Rewrite the records below with every "Wrapping" changed to "Placing" and everything else left the same.
-------- DATA EXTRACT --------
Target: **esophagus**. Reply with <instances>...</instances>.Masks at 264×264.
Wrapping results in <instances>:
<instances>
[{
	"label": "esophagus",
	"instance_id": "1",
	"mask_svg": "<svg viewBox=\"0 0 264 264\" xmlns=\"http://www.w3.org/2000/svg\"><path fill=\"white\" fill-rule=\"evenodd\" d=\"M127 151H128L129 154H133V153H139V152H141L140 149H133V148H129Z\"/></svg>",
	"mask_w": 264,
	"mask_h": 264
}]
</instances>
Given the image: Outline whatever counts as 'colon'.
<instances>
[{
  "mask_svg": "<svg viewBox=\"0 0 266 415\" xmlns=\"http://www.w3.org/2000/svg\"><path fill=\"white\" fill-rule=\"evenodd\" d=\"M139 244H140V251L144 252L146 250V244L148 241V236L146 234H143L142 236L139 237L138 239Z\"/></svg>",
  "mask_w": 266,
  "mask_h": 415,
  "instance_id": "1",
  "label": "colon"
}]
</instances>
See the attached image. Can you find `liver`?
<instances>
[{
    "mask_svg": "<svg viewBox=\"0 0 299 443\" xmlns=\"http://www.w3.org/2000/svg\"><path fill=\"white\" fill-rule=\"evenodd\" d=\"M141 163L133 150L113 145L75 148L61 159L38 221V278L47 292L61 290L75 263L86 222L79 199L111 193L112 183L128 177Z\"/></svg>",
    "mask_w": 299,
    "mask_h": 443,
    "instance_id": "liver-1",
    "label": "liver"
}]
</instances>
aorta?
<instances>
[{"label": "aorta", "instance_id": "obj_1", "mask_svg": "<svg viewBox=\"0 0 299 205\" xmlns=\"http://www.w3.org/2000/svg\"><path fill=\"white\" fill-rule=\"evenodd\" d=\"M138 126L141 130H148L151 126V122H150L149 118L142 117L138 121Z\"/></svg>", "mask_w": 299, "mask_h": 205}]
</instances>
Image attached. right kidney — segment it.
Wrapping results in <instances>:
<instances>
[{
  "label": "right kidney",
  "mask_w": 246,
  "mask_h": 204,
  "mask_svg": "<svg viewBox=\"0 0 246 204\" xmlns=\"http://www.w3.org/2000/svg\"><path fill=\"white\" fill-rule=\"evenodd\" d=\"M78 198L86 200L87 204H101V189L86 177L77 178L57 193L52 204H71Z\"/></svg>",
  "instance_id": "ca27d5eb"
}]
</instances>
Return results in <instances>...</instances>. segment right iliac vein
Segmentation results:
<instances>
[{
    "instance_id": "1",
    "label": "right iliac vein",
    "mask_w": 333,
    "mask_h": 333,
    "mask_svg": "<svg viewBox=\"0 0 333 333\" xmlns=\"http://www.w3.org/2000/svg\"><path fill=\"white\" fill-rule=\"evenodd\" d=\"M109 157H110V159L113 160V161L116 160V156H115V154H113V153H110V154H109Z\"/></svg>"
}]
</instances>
--------
> IN RESPONSE
Target: **esophagus**. Reply with <instances>...</instances>.Masks at 264×264.
Placing results in <instances>:
<instances>
[{
	"label": "esophagus",
	"instance_id": "1",
	"mask_svg": "<svg viewBox=\"0 0 264 264\" xmlns=\"http://www.w3.org/2000/svg\"><path fill=\"white\" fill-rule=\"evenodd\" d=\"M127 151H128L129 154H133V153H139V152H141L140 149H133V148H129Z\"/></svg>",
	"mask_w": 264,
	"mask_h": 264
}]
</instances>
Given the image: Outline whatever counts as 'colon'.
<instances>
[{
  "mask_svg": "<svg viewBox=\"0 0 266 415\" xmlns=\"http://www.w3.org/2000/svg\"><path fill=\"white\" fill-rule=\"evenodd\" d=\"M139 244H140V251L144 252L146 250V244L148 241V236L146 234H143L142 236L139 237L138 239Z\"/></svg>",
  "mask_w": 266,
  "mask_h": 415,
  "instance_id": "1",
  "label": "colon"
}]
</instances>
See the attached image. Can you find `liver`?
<instances>
[{
    "mask_svg": "<svg viewBox=\"0 0 299 443\" xmlns=\"http://www.w3.org/2000/svg\"><path fill=\"white\" fill-rule=\"evenodd\" d=\"M141 163L133 150L113 145L75 148L61 159L38 221V278L47 292L61 290L75 263L86 222L79 199L111 193L112 183L128 177Z\"/></svg>",
    "mask_w": 299,
    "mask_h": 443,
    "instance_id": "liver-1",
    "label": "liver"
}]
</instances>
aorta?
<instances>
[{"label": "aorta", "instance_id": "obj_1", "mask_svg": "<svg viewBox=\"0 0 299 205\" xmlns=\"http://www.w3.org/2000/svg\"><path fill=\"white\" fill-rule=\"evenodd\" d=\"M138 126L141 130H148L151 126V122H150L149 118L142 117L138 121Z\"/></svg>", "mask_w": 299, "mask_h": 205}]
</instances>
Image attached. right kidney — segment it.
Placing results in <instances>:
<instances>
[{
  "label": "right kidney",
  "mask_w": 246,
  "mask_h": 204,
  "mask_svg": "<svg viewBox=\"0 0 246 204\" xmlns=\"http://www.w3.org/2000/svg\"><path fill=\"white\" fill-rule=\"evenodd\" d=\"M78 198L86 200L87 204H101V189L86 177L77 178L57 193L52 204H71Z\"/></svg>",
  "instance_id": "ca27d5eb"
}]
</instances>
Return results in <instances>...</instances>. segment right iliac vein
Segmentation results:
<instances>
[{
    "instance_id": "1",
    "label": "right iliac vein",
    "mask_w": 333,
    "mask_h": 333,
    "mask_svg": "<svg viewBox=\"0 0 333 333\" xmlns=\"http://www.w3.org/2000/svg\"><path fill=\"white\" fill-rule=\"evenodd\" d=\"M109 157H110V159L113 160V161L116 160V156H115V154H113V153H110V154H109Z\"/></svg>"
}]
</instances>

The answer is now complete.